#### Your instructions:
There is a line containing "neck: (466, 327)" in the entries below. Repeat that line and every line after it exactly, and nothing more.

#### The input:
============

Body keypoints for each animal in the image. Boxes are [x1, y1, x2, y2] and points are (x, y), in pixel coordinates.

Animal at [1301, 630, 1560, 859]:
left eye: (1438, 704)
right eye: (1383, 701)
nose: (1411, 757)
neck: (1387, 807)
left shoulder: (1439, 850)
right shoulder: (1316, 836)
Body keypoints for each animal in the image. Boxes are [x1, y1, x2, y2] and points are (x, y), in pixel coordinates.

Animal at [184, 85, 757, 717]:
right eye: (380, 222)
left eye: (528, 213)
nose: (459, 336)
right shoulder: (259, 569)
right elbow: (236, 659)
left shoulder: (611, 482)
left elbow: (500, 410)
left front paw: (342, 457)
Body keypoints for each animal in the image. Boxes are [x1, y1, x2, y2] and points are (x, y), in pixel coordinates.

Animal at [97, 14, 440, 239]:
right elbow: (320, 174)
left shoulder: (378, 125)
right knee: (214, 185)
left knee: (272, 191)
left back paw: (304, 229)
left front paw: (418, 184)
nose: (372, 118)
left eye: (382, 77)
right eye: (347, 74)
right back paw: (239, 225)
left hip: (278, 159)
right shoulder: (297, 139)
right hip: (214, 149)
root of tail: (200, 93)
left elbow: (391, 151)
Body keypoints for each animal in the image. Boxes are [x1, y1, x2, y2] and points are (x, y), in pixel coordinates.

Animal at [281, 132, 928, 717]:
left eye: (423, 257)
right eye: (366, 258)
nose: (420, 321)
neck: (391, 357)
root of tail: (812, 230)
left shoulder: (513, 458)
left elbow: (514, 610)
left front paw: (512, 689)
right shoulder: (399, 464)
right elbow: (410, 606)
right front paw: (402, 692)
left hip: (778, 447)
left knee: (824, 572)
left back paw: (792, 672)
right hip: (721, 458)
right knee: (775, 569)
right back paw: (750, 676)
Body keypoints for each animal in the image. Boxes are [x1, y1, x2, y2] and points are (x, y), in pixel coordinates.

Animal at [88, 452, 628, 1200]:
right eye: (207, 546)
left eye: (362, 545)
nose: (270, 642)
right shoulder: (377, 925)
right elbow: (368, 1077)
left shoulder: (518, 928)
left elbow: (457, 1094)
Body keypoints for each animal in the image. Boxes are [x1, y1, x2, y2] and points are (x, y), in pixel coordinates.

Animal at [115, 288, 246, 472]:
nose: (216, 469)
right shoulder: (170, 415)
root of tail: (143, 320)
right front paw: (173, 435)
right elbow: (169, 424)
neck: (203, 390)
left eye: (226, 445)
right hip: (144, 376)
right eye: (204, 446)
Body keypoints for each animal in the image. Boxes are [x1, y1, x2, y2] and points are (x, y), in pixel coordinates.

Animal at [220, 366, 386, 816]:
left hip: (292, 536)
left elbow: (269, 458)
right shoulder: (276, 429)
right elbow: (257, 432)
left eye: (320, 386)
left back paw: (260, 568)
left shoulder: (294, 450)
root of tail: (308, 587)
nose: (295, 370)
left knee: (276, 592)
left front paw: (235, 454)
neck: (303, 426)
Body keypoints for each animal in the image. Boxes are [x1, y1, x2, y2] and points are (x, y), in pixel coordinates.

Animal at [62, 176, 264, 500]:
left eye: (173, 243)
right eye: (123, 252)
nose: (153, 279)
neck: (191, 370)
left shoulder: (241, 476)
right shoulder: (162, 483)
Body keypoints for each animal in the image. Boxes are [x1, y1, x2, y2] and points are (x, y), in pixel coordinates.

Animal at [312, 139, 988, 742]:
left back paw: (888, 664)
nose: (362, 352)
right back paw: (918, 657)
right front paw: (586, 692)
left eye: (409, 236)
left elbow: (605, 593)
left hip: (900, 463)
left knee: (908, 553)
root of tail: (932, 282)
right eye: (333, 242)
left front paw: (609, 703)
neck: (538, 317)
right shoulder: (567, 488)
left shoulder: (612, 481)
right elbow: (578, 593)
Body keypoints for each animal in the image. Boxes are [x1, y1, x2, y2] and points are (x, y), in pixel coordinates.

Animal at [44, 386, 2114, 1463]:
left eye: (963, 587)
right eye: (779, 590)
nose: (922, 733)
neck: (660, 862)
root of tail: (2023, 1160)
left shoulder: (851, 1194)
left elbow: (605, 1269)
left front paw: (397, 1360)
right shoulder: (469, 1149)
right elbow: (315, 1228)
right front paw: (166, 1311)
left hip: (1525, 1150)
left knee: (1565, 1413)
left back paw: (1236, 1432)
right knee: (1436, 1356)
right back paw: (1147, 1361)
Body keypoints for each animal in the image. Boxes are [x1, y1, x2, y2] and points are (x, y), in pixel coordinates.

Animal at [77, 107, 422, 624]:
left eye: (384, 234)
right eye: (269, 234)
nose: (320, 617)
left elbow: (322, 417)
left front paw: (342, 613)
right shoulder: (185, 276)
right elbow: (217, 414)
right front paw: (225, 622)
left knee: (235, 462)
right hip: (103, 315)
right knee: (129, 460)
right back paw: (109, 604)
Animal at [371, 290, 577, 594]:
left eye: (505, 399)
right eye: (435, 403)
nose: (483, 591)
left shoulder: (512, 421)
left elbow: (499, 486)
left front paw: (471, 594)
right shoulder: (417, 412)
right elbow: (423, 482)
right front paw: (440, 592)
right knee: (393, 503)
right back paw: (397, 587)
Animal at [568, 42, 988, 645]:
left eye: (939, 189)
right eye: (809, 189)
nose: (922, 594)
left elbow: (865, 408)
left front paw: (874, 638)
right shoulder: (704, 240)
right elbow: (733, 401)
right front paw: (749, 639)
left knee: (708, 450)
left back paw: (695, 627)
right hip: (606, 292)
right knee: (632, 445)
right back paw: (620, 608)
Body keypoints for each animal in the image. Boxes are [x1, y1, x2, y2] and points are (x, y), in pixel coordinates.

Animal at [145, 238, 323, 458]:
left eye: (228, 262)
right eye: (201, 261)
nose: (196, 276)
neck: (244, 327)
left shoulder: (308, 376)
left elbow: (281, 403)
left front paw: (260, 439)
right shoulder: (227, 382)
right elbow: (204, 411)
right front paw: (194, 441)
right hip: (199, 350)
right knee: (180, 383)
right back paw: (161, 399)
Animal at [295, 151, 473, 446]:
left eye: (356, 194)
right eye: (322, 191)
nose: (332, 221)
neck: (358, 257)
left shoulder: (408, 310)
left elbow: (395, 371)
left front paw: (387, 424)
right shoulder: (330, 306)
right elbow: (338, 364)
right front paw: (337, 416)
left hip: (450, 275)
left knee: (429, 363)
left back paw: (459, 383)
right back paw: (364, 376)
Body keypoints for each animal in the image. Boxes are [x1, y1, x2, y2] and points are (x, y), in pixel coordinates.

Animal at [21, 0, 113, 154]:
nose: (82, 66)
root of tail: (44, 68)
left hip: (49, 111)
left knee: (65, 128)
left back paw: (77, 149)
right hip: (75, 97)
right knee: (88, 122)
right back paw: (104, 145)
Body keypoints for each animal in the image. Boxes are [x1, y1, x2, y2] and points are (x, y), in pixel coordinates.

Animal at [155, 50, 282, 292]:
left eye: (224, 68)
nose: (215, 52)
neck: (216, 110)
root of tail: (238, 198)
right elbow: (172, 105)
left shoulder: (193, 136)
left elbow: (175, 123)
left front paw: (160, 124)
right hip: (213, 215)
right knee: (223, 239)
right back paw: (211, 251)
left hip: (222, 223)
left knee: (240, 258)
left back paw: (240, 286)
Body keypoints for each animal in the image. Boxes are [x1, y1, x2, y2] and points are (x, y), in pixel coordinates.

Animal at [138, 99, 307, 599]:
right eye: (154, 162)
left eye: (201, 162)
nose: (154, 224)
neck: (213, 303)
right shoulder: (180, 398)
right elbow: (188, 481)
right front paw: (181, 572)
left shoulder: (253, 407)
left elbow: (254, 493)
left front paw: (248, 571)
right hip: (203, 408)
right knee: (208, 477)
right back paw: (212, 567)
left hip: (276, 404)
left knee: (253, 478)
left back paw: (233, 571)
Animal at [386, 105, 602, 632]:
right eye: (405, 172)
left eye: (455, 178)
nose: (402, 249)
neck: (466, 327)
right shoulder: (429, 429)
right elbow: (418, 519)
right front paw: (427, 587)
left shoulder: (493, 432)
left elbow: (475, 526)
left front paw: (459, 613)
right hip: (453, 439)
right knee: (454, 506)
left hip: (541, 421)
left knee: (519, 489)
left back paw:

============

#### Exercise response:
neck: (466, 327)
right shoulder: (429, 429)
right elbow: (418, 519)
right front paw: (427, 587)
left shoulder: (493, 432)
left elbow: (475, 526)
left front paw: (459, 613)
right hip: (453, 439)
right knee: (454, 506)
left hip: (541, 421)
left knee: (519, 489)
left back paw:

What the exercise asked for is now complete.